Hanne Grete Einarsen (born 1966) is a Norwegian-Sami artist.

==Biography==
Hanne Grete Einarsen was born in 1966. She was raised on Skjervøya in northern Troms county, Norway. She studied at the Western Academy of Fine Arts (1991–95) and the University of Bergen (2001–2003). Einarsen studied to be a graphic designer and worked mainly with woodcuts. After a spinal cord injury in 2013, she hired others to produce her graphic expressions.

Since 2006, she has been organizing and running, together with Trond Egil Nilsen, the Snefjord Highland Gathering festival in Snefjord. The main purpose of the festival is to disseminate Scottish and Sami arts and culture. This is done by arranging exhibitions and workshops by and with Sami artists, as well as displaying the Scottish cultural games Highland Games. The festival is held in mid-July each year.

In 2010, the Sami Artists' Association awarded her the John Savio Scholarship, which is presented to Sami artists who have excelled. In 2010, she and her husband, Trond Egil Nilsen, received the Finnmark County Cultural Prize for their dissemination of work aimed at children and young people, among others. In 2014, researchers and directors Beate Bursta and Kristin Nicolaysen premiered the documentary film Kofta & Kilten, which was about the artist couple Hanne Grete Einarsen and Trond Egil Nilsen, with a particular focus on their establishment of Snefjord Highland Gathering.

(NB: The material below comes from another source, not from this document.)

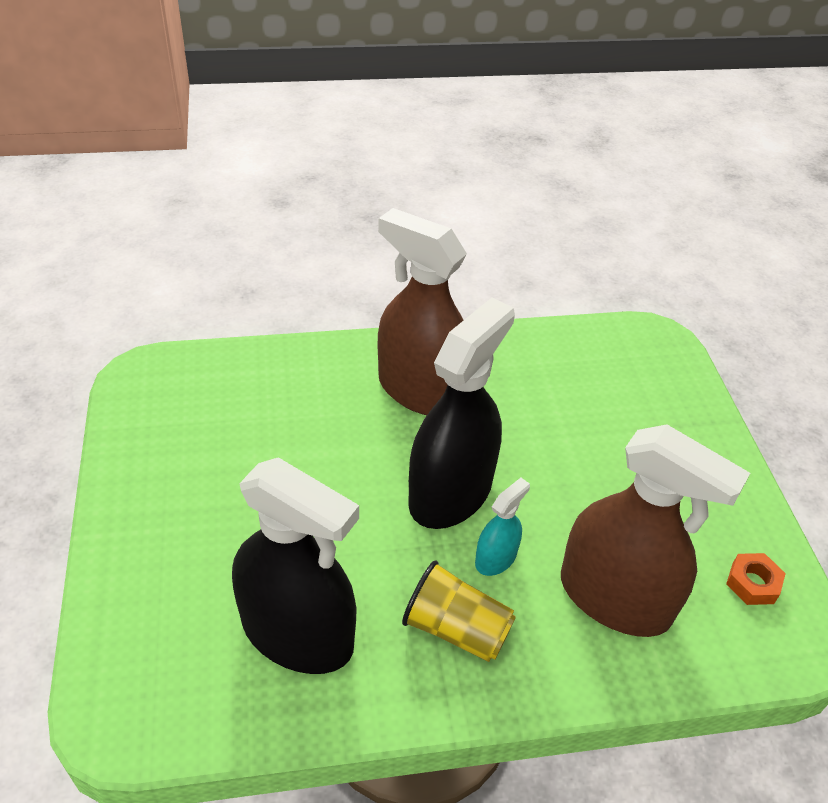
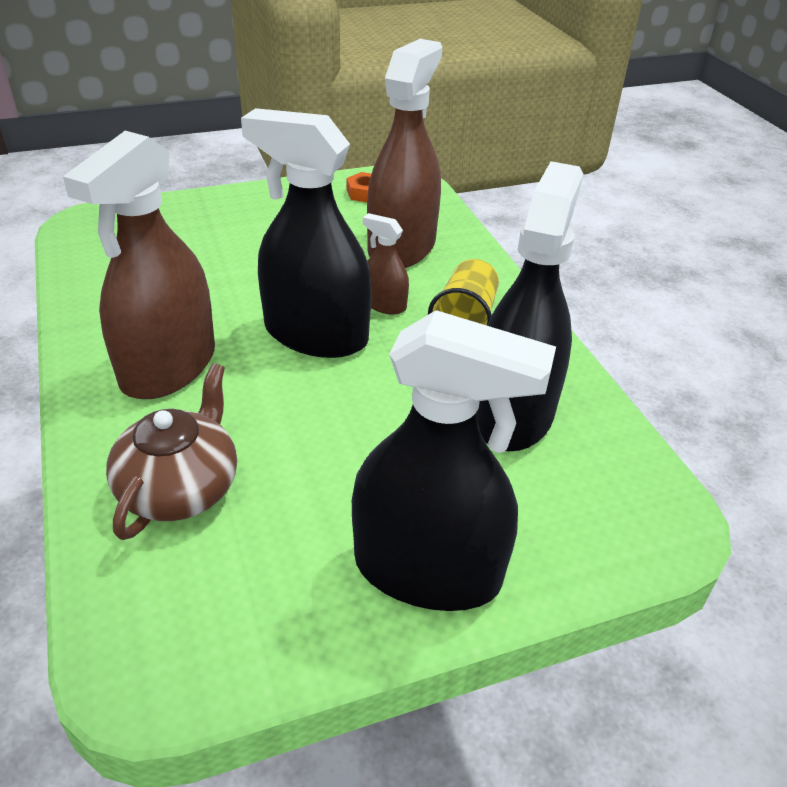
camera: 100 degrees left, 5 degrees down
(150, 523) = (427, 570): none -> black spray bottle
(283, 394) = (180, 487): none -> brown teapot
(495, 558) = (384, 304): turquoise spray bottle -> brown spray bottle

She has participated in several exhibitions and projects, including the "Expedition of printmakers" which culminated in the exhibition "New prints" which was displayed at Nord Norsk artist center and was exhibited around Northern Norway in 2012. Her latest art project, "Breathe in the Blue", has been exhibited at the Sami Center for Contemporary Art, the Nord-Troms Museum, the Art Association in Alta and Hammerfest, as well as the Nordic House in Reykjavík and the Swedish Fjäll-och Samemuseum in Jokkmokk. She lives in Snefjord in Måsøy Municipality, in western Finnmark county, where she works with her art and runs the cultural industry company "Circus Snefjord 889" with her husband.